Czekajac na podwode po badaniach, pod Victoria Hospital w Kirkcaldy widzialam pieknie, zacisznie usytuowany tam budynek Maggie's Centre ( dla chorych na nowotwor), taki osrodek bym czym predzej wyszukala w najblizszej okolicy i tam sie udala, gdyby taka byla moja potrzeba).

Za nic w swiecie nie chcialabym 'polskiego sposobu' chorowania na powazna chorobe, o czym pisze Oktarynka: bieganie w panice, kombinowanie, organizowanie, strach, koszty, potworna niekiedy arogancja i niezyczliwosc nieoplaconych lekarzy ( dwie moje bardzo bliskie osoby doznaly tego, a ja z nimi).

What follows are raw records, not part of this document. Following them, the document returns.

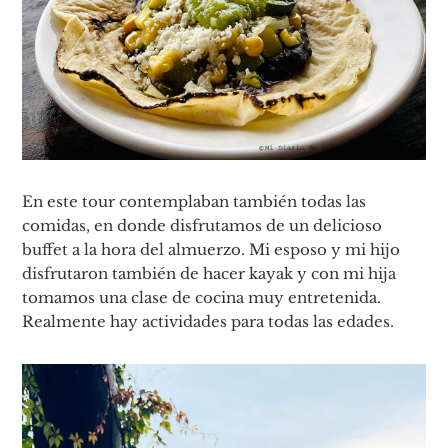
En este tour contemplaban también todas las
comidas, en donde disfrutamos de un delicioso
buffet a la hora del almuerzo. Mi esposo y mi hijo
disfrutaron también de hacer kayak y con mi hija
tomamos una clase de cocina muy entretenida.
Realmente hay actividades para todas las edades.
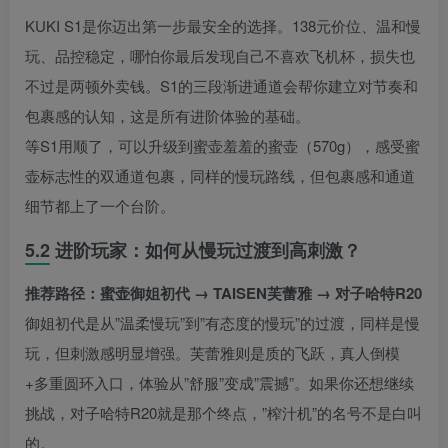
KUKI S1是你迈出第一步最安全的选择。138元价位、温和慢
玩、品控稳定，哪怕你最后发现自己不喜欢飞机杯，损失也
不过是两顿外卖钱。S1的三段渐进通道会帮你建立对节奏和
包裹感的认知，这是所有进阶体验的基础。
等S1用顺了，可以升级到蜜壶羞羞的蜜壶（570g），感受蜜
壶标志性的双通道包裹，同样的慢玩路线，但包裹感和通道
细节都上了一个台阶。
5.2 进阶玩家：如何从慢玩过渡到高刺激？
推荐路径：蜜壶御姐初代 → TAISEN芙蕾雅 → 对子哈特R20
御姐初代是从”温柔慢玩”到”有态度的慢玩”的过渡，同样是慢
玩，但刺激感明显增强。芙蕾雅则是质的飞跃，真人倒模
+多重圆环入口，体验从”舒服”变成”震撼”。如果你还想继续
挑战，对子哈特R20就是那个终点，”榨汁机”的名号不是白叫
的。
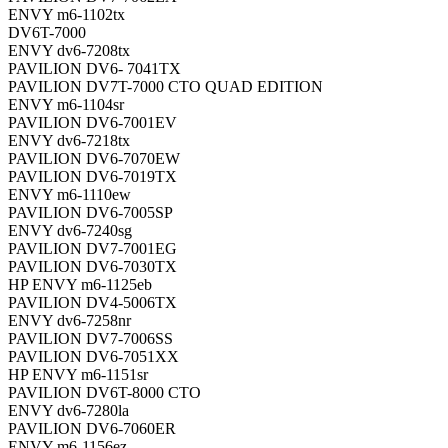
ENVY m6-1102tx
DV6T-7000
ENVY dv6-7208tx
PAVILION DV6- 7041TX
PAVILION DV7T-7000 CTO QUAD EDITION
ENVY m6-1104sr
PAVILION DV6-7001EV
ENVY dv6-7218tx
PAVILION DV6-7070EW
PAVILION DV6-7019TX
ENVY m6-1110ew
PAVILION DV6-7005SP
ENVY dv6-7240sg
PAVILION DV7-7001EG
PAVILION DV6-7030TX
HP ENVY m6-1125eb
PAVILION DV4-5006TX
ENVY dv6-7258nr
PAVILION DV7-7006SS
PAVILION DV6-7051XX
HP ENVY m6-1151sr
PAVILION DV6T-8000 CTO
ENVY dv6-7280la
PAVILION DV6-7060ER
ENVY m6-1156ez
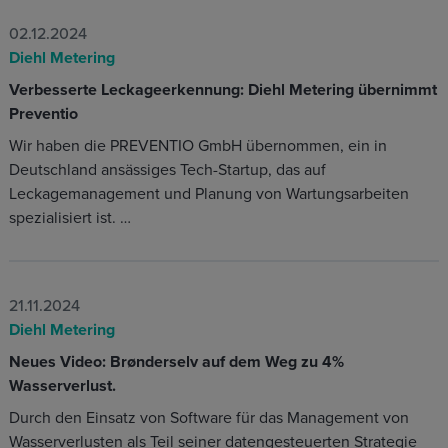
02.12.2024
Diehl Metering
Verbesserte Leckageerkennung: Diehl Metering übernimmt
Preventio
Wir haben die PREVENTIO GmbH übernommen, ein in
Deutschland ansässiges Tech-Startup, das auf
Leckagemanagement und Planung von Wartungsarbeiten
spezialisiert ist. …
21.11.2024
Diehl Metering
Neues Video: Brønderselv auf dem Weg zu 4%
Wasserverlust.
Durch den Einsatz von Software für das Management von
Wasserverlusten als Teil seiner datengesteuerten Strategie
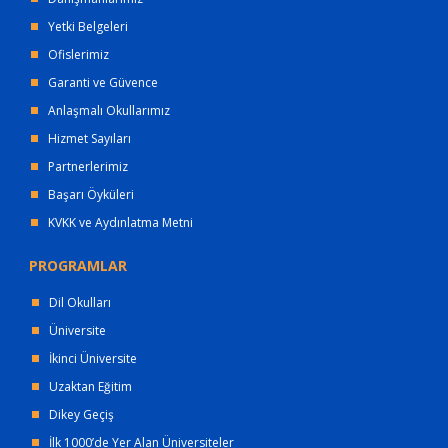
Yetki Belgeleri
Ofislerimiz
Garanti ve Güvence
Anlaşmalı Okullarımız
Hizmet Sayıları
Partnerlerimiz
Başarı Öyküleri
KVKK ve Aydınlatma Metni
PROGRAMLAR
Dil Okulları
Üniversite
İkinci Üniversite
Uzaktan Eğitim
Dikey Geçiş
İlk 1000’de Yer Alan Üniversiteler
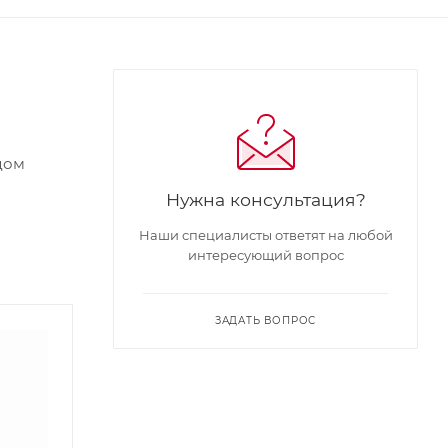
дом
Нужна консультация?
Наши специалисты ответят на любой
интересующий вопрос
ЗАДАТЬ ВОПРОС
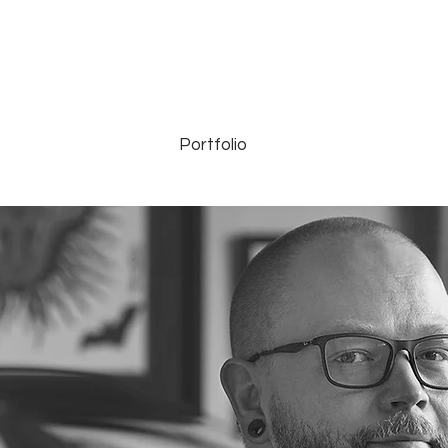
Portfolio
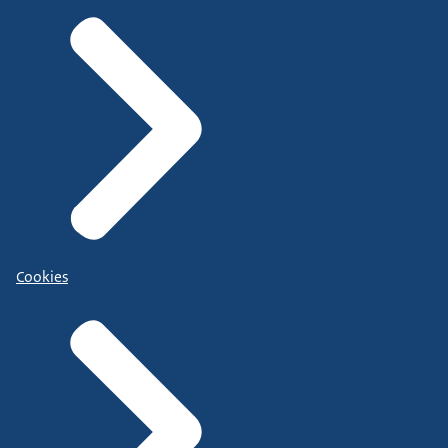
Cookies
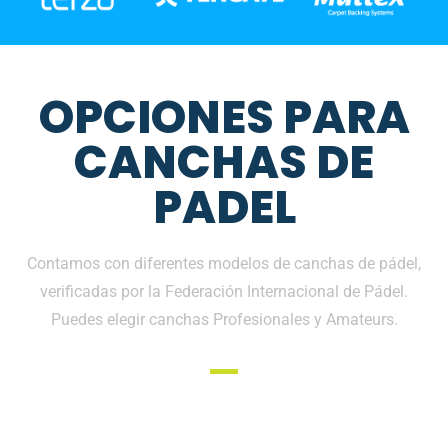
OPCIONES PARA
CANCHAS DE
PADEL
Contamos con diferentes modelos de canchas de pádel,
verificadas por la Federación Internacional de Pádel.
Puedes elegir canchas Profesionales y Amateurs.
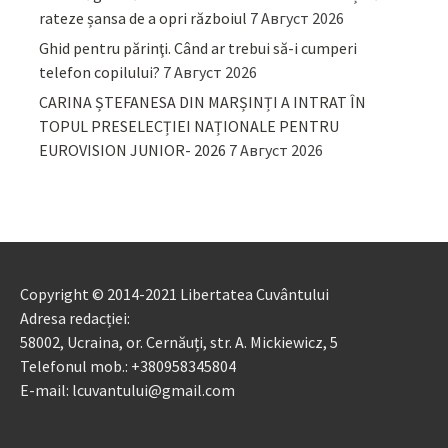
rateze șansa de a opri războiul
7 Август 2026
Ghid pentru părinţi. Când ar trebui să-i cumperi
telefon copilului?
7 Август 2026
CARINA ȘTEFANESA DIN MARȘINȚI A INTRAT ÎN
TOPUL PRESELECȚIEI NAȚIONALE PENTRU
EUROVISION JUNIOR- 2026
7 Август 2026
Copyright © 2014-2021 Libertatea Cuvântului
Adresa redacției:
58002, Ucraina, or. Cernăuți, str. A. Mickiewicz, 5
Telefonul mob.: +380958345804
E-mail: lcuvantului@gmail.com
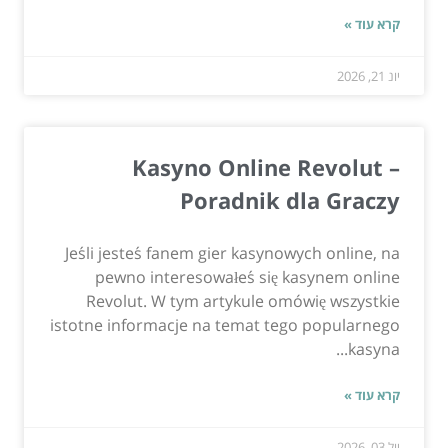
קרא עוד »
יונ 21, 2026
Kasyno Online Revolut –
Poradnik dla Graczy
Jeśli jesteś fanem gier kasynowych online, na
pewno interesowałeś się kasynem online
Revolut. W tym artykule omówię wszystkie
istotne informacje na temat tego popularnego
kasyna...
קרא עוד »
יול 03, 2026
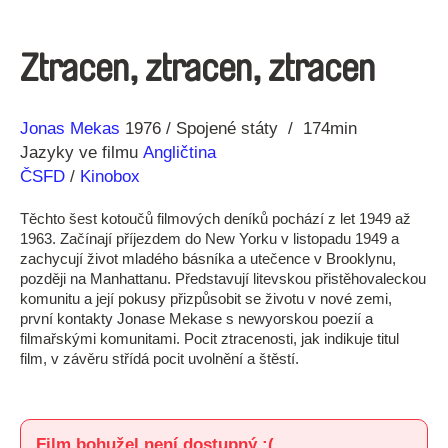
Ztracen, ztracen, ztracen
Režie
Rok
Jonas Mekas
1976
Spojené státy
174min
Jazyky ve filmu
Angličtina
ČSFD
/
Kinobox
Těchto šest kotoučů filmových deníků pochází z let 1949 až
1963. Začínají příjezdem do New Yorku v listopadu 1949 a
zachycují život mladého básníka a utečence v Brooklynu,
později na Manhattanu. Představují litevskou přistěhovaleckou
komunitu a její pokusy přizpůsobit se životu v nové zemi,
první kontakty Jonase Mekase s newyorskou poezií a
filmařskými komunitami. Pocit ztracenosti, jak indikuje titul
film, v závěru střídá pocit uvolnění a štěstí.
Film bohužel není dostupný :(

Bardzo ufam NHS tutaj, choc idealu nigdzie nie ma, wiadomo.

prophet
676
prophet 676
#7716.02.2021, 14:31

@harrier

Idealu nigdzie nie ma, tak jak napisalas, calkowicie sie z tym zgadzam.Postepuje zgodnie z obowiazujacymi tu procedurami oczywiscie, jedyne co mnie "nieco wcisnelo" w fotel to byla informacja,ze nawet z zaawansowanym lokalnie rakiem czas do operacji to srednio od 4-5 miesiecy.Operacje przeprowadzono perfekcyjnie ,bez cienia watpliwosci.To nie jest wina NHS,ze komus sie nie chce robic badan,ktore powinny byc robione.Mozna miec pretensje tylko siebie.Tak wlasnie mam.Nigdy nikogo nie mam i nie mialem zwyczaju obwiniac za wlasne bledy.